2026年8月2日
こんにちは。アライブ久が原でホーム長を務めております畠山です。
連日厳しい暑さが続いておりますが、皆様いかがお過ごしでしょうか。
今回は、当ホームにご入居されているA様(98歳・女性)の心温まるエピソードをご紹介いたします。
普段はご自身のペースで静かな時間を愛され、とても物静かな印象のA様。
その日も穏やかな日常のなかで過ごされていました。
A様は普段からホームのアクティビティを楽しみにしてくださっているため、この日もいつものようにお声がけをさせていただきました。

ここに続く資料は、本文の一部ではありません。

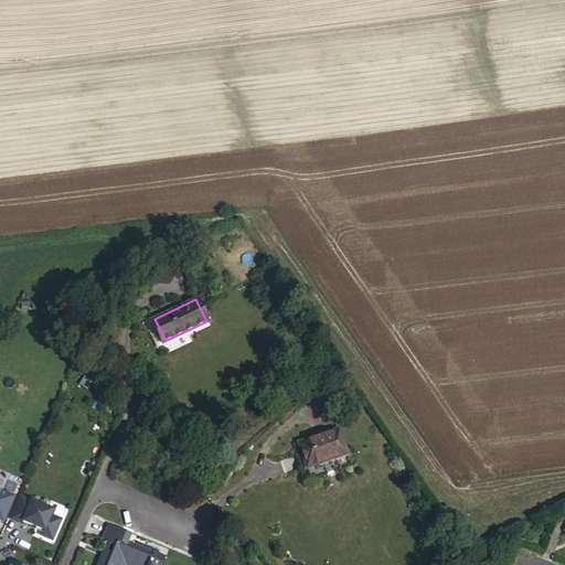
[(339,428),(298,444),(308,468),(348,454),(339,428)]
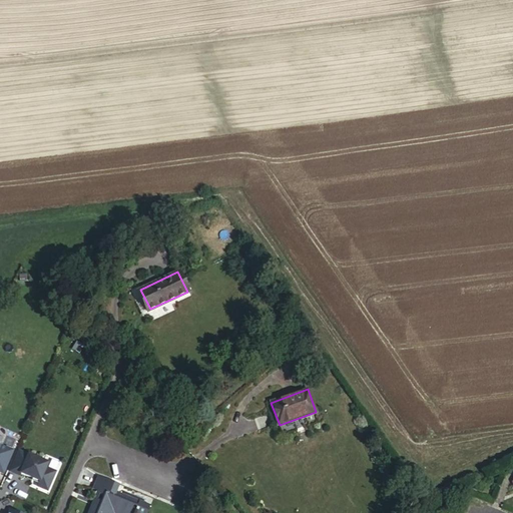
[(279,445),(272,440),(267,448),(274,452),(279,445)]
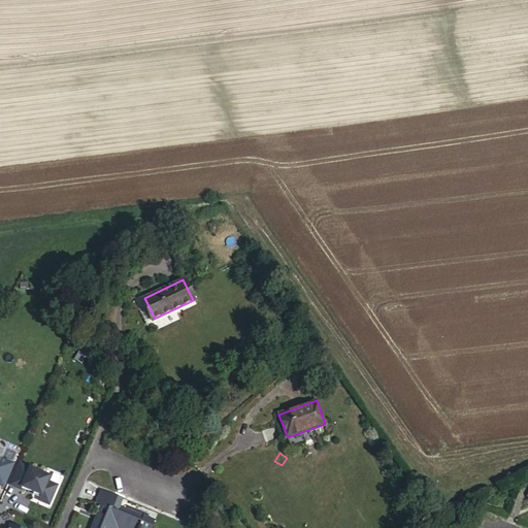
[(0,485),(3,487),(9,472),(13,462),(0,456),(0,485)]
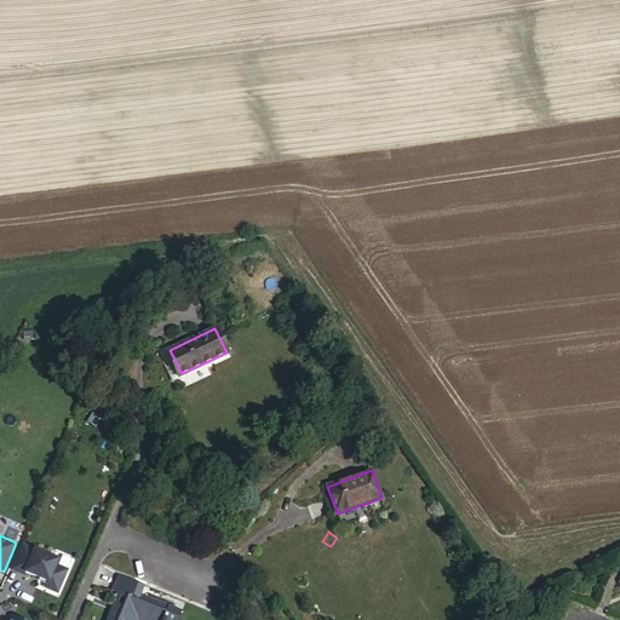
[(22,544),(11,568),(23,574),(24,570),(47,580),(45,586),(57,592),(67,569),(55,564),(57,558),(22,544)]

その日は、地域とのつながりを育む「小学校の社会科見学」の日でした。
交流が始まると、小学生からの素朴でまっすぐな質問に対し、A様は終始優しい笑顔で、ご自身の言葉で丁寧に応えてくださいました。
<ここでの生活は楽しいですか?>
「楽しいですよ。たくさんの企画(アクティビティ)があるからね」
<どうして介護施設に入ったのですか?>
「難しい質問ね。でも、ここなら自分らしく過ごすことができるからかな」
一通り質問が終わり、そろそろ会を締めくくろうとした、その時のことです。
A様が「今度は、私からみんなにお話するね」と、声をあげられました。
ことわざの穴埋めクイズで子どもたちと楽しく盛り上がった後、
A様は、子どもたちの未来へ向け、「家族の大切さ」や「学ぶことの意義」について語りかけられました。
「人はね、生まれてから少しずつ成長していくでしょ。でもね、年齢を重ねると少しずつできないことも増えていくの。それは、とても自然なこと。だからこそ、最期まで残るのは『自分らしさ』なのよ。みんなのお家にも、おじいちゃんやおばあちゃんがいるでしょ? 大切にしてあげてね。困っているときは、優しく助けてあげてね」
そのお言葉は、子どもたちだけでなく、見守っていた私たちスタッフの心にも深く沁みわたりました。
大きな感動をいただいた瞬間でした。
年齢を重ね、たとえできないことが増えたとしても、お客様の尊厳「その方らしさ」が失われることはありません。
人生の最期の瞬間まで、その方らしく、心豊かな時間を紡いでいただけるよう、これからも、お一人おひとりに真摯に向き合い続けてまいります。
今後とも、温かいご支援とご理解を賜りますようお願い申し上げます。